SIGHTINGS


 
Safer Cigarettes Patented
But Were Never Made
BBC News - Sci/Tech
3-5-99
 
LONDON - Tobacco firms could have produced safer cigarettes that would have cut the health risks of smoking and prevented thousands of deaths, researchers said on Wednesday.
 
A new report from the Imperial Cancer Research Fund (ICRF) and Action on Smoking and Health (ASH) showed the international tobacco industry had 57 U.S. patents approved for modifications that could have reduced the chemicals in cigarettes that cause cancer, heart disease and emphysema.
 
But the tobacco companies never made them because producing safer cigarettes would have been expensive and an admission that the existing ones were "unsafe.''
 
"The cigarette is like a dirty syringe for taking the drug nicotine. What we now know is that the tobacco companies could have made it less dirty,'' said Dr Martin Jarvis, of the ICRF.
 
He told a news conference to launch the report that all smokers want is nicotine, but what they get are about 4,000 other compounds in the smoke, many of which are dangerous.
 
"The tobacco companies are failing to deal with the many toxic compounds in the smoke,'' he said, adding that even a small improvement could save thousands of lives.
 
John Carlisle, of the Tobacco Manufacturers' Association, said the allegations were unsubstantiated.

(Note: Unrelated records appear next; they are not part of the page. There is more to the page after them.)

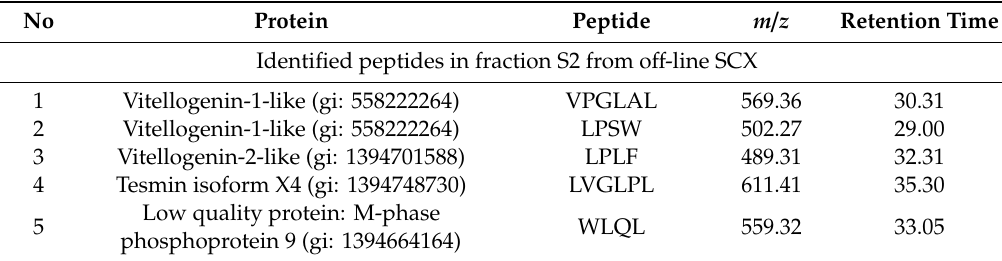
Table 1. List of the identified peptides discovered in SCX-S2, RP-R7, and RP-R13 fractions. No Protein Peptide m / z Retention Time Identified peptides in fraction S2 from o ff -line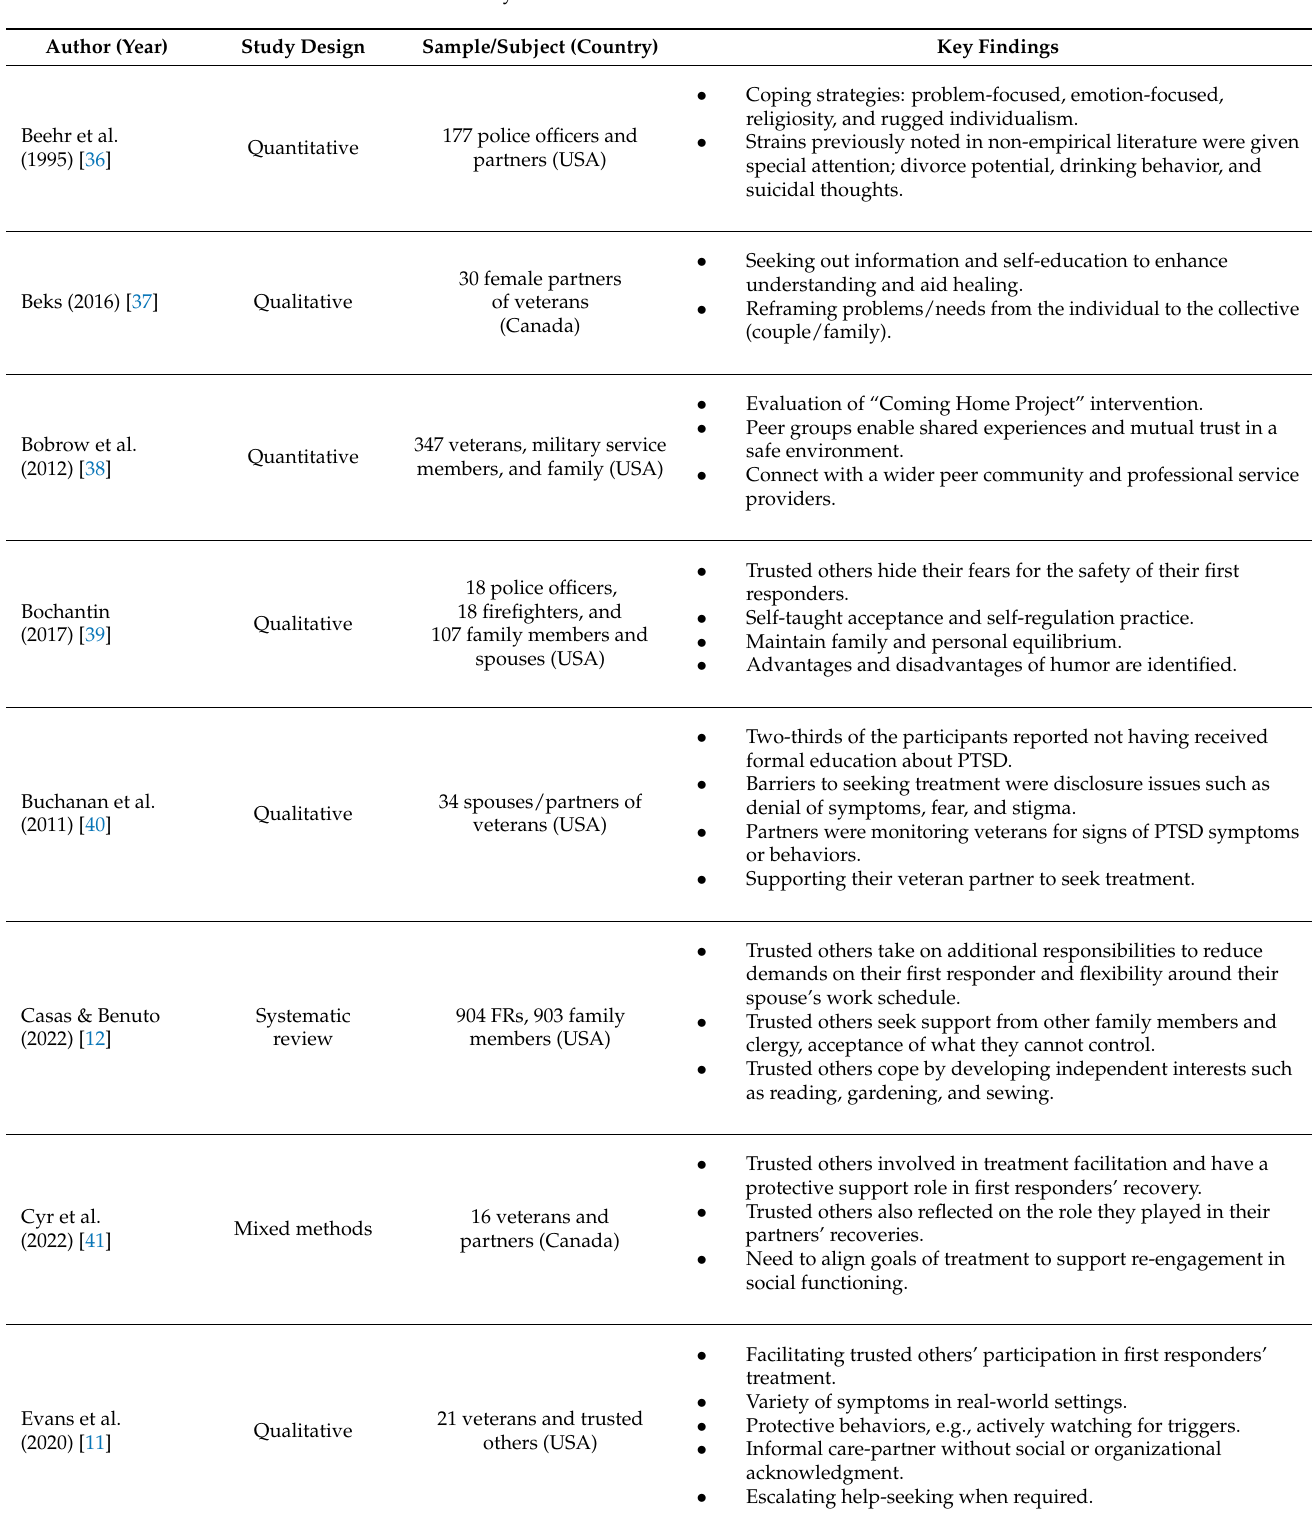
Table 2. Summary of articles included in the narrative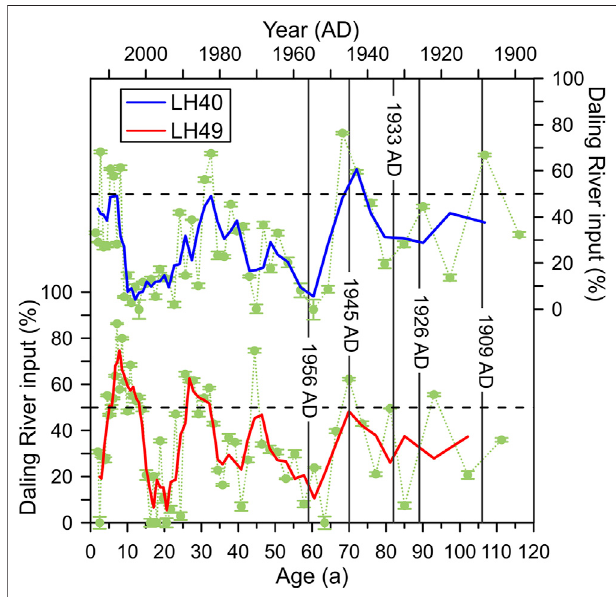
FIGURE 9 | Reconstruction of the Daling River contribution in the last century using the two dated cores LH40 and LH49. The solid lines in blue and red demonstrate a 3-point running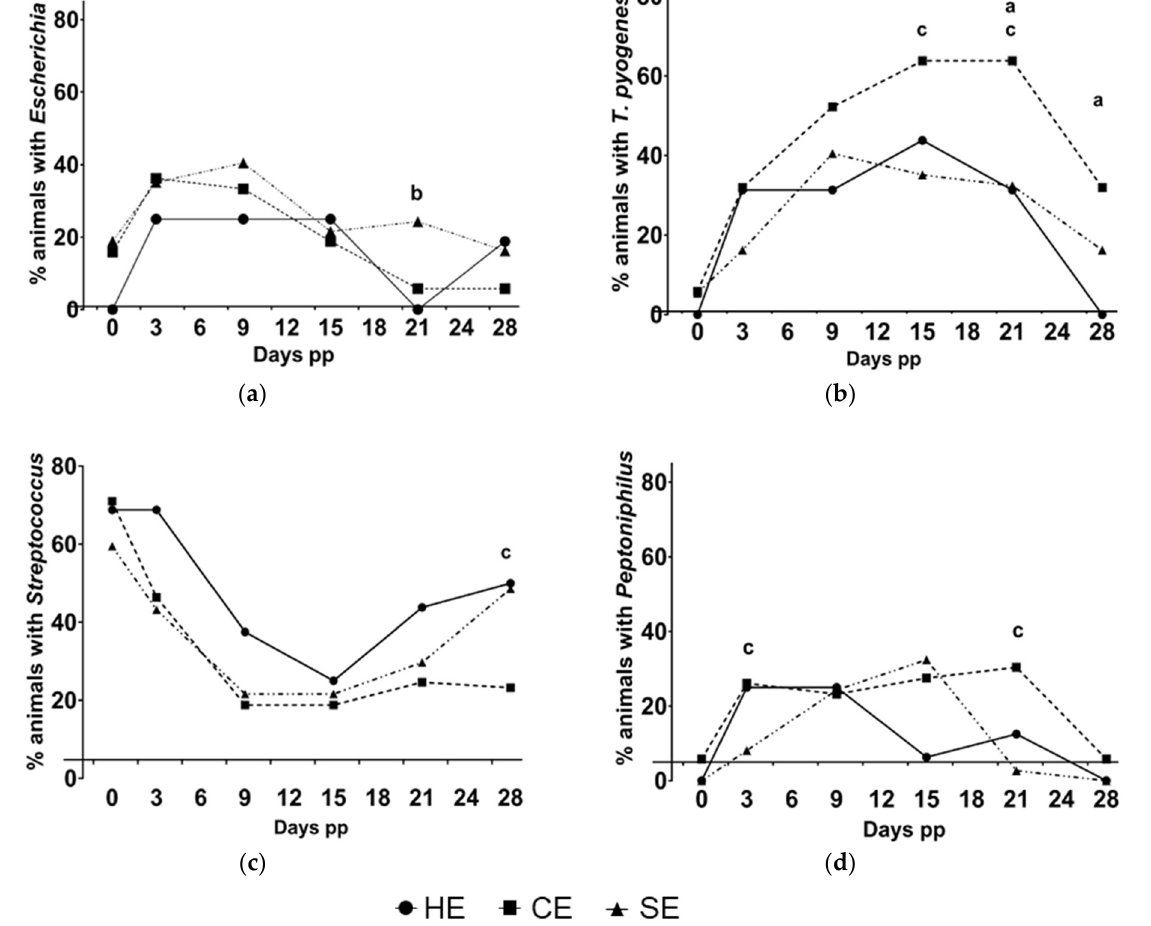
Figure 4. Percentage of healthy cows (HE, n = 16) and cows with clinical (CE, n = 69) and subclinical (SE, n = 37) endometritis positive for ( a ) Escherichia , ( b ) T. pyogenes , ( c ) Streptococcus spp., and ( d ) Peptoniphilus spp. at the day of calving (day 0) and on days 3, 9, 15, 21, and 28 postpartum. a, signif- icant difference between CE and healthy animals; b, significant difference between SE and healthy animals; c, significant difference between SE and CE animals; p < 0.05, respectively.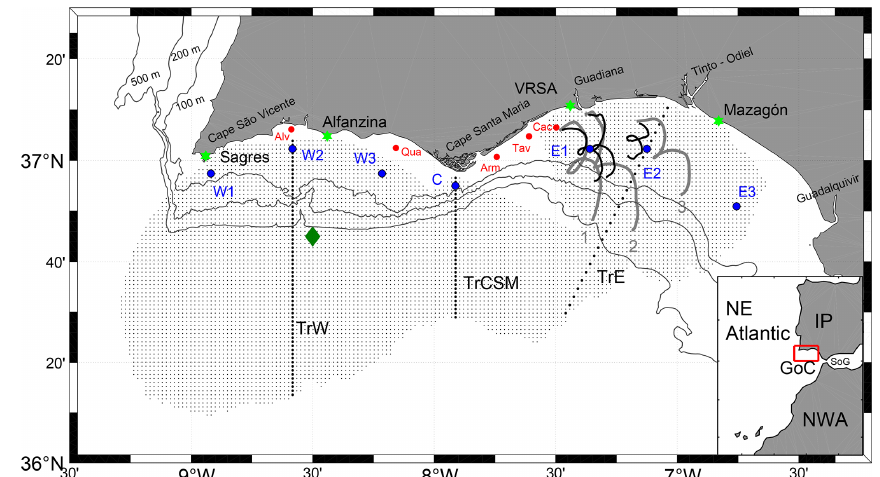
Figure 1. Study area with location of the HFR antennas (green stars, with VRSA: Vila Real de Santo António), ADCP mooring (red dots, with Alv: Alvor; Qua: Quarteira; Arm: Armona; Tav: Tavira; Cac: Cacela), HFR grid nodes with ≥ 60% of measurements (thin black dots) along with the transects (TrW, TrCSM and TrE indicated as thick black dots) and grid nodes (W1, W2, W3, C, E1, E2, E3, thick blue dots) analysed in the study. The thick grey and black lines represent the drifters’ trajectories and corresponding PVD from HFR data, respectively (see Sect. 4). The dark green diamond indicates the point where wind from ERA5 reanalysis was extracted (Sect. 6.1). The isobaths of 100, 200 and 500m are represented as thin black lines. For general location, see inset (IP: Iberian Peninsula; NWA: northwest of Africa; GoC: Gulf of Cádiz; SoG: Strait of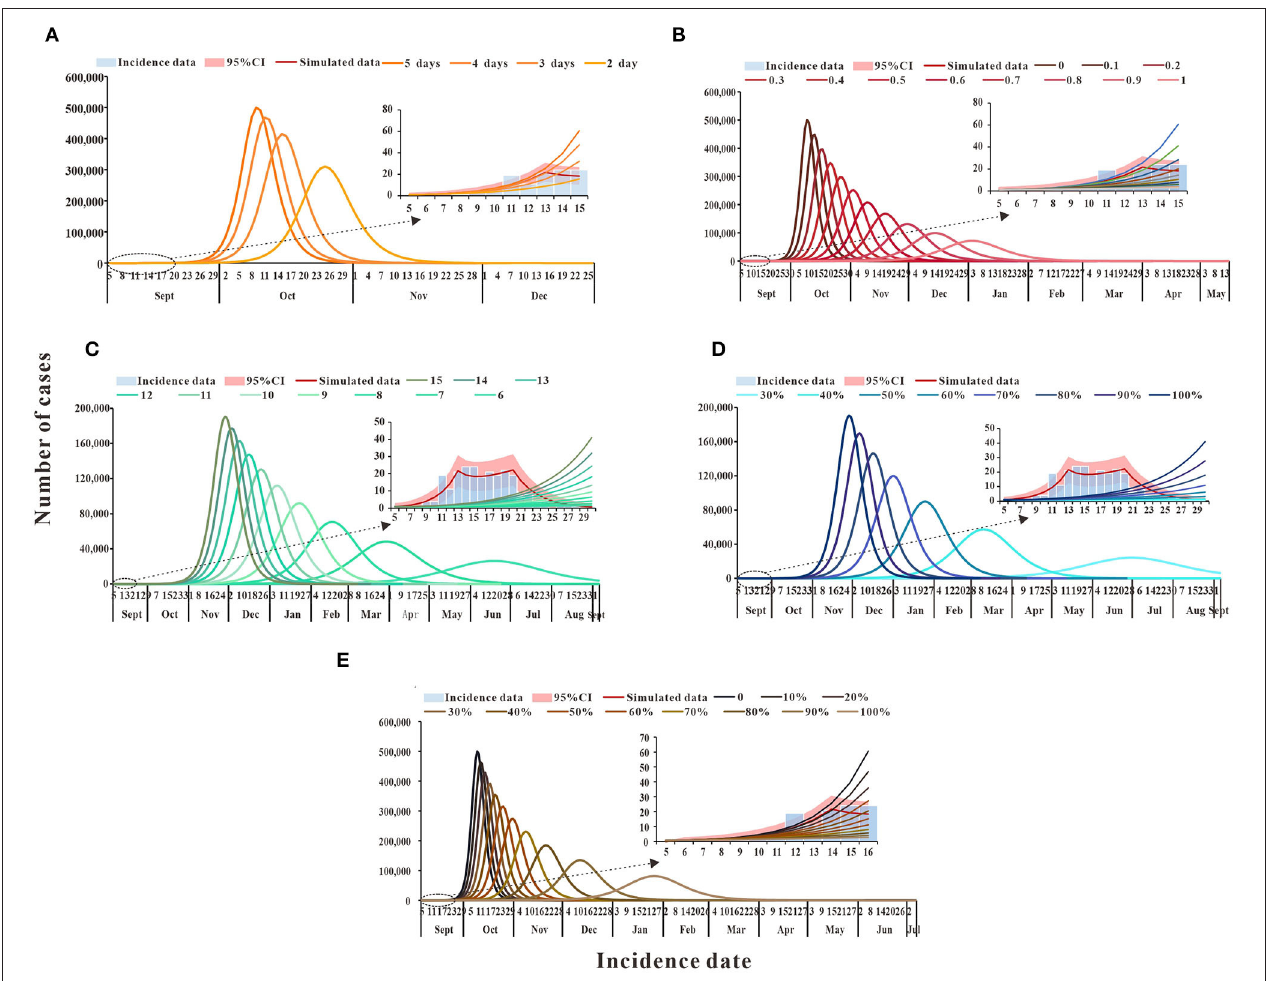
FIGURE 4 | The simulation results of single intervention measures in Xiamen City, China, 2021. (A) Medical treatment; (B) isolation; (C) social distancing; (D) wearing masks; and (E) vaccination.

He said the industry would look at the report to see if there were items that needed further investigation.
 
"We don't believe there are any further developments that need considering at the moment,'' he told Reuters.
 
"What we do refute are the allegations that we are trying to keep anything secret. We are an open industry. We talk to the government regularly. Patents are published and so is much of the scientific evidence.''
 
The British Medical Association said the tobacco industry has a moral obligation to make their products as safe as possible.
 
"There are many toxic emissions which technology can eliminate from tobacco smoke and the tobacco industry should be required to remove them by regulation,'' Dr Bill O'Neill, the BMA's science and research adviser, said in a statement.
 
The report reviewed 25 years of patents for designs to reduce some of the cancer-causing compounds in cigarette smoke.
 
Companies considered adding catalysts, similar to those on cars, to reduce carbon monoxide and nitrous oxides. Other patents included chemical filters to remove hydrogen cyanide and hydrogen sulphide and acetaldehyde which could have reduced respiratory illnesses.
 
"Introducing technologies that would make cigarettes safer gives the tobacco companies a series of headaches,'' said Clive Bates of ASH.
 
"In producing a safer cigarettes...you are acknowledging that the product you have on the market, at present, is dangerous. That is not a route the companies wanted to go down.''
 
To prove his point, Bates referred to a 1986 internal memo by Patrick Sheehy, a former chief executive of British American Tobacco, which was released during recent tobacco court cases in the United States.
 
"In attempting to develop a 'safe' cigarette you are, by implication, in danger of being interpreted as accepting that the current product is 'unsafe' and this is not a position I think we should take,'' Sheehy said in the memo.
 
The report said additional costs to the companies, failure of regulators to set standards, and the development of low-tar cigarettes as an alternative were other reasons why the safer cigarettes were never produced.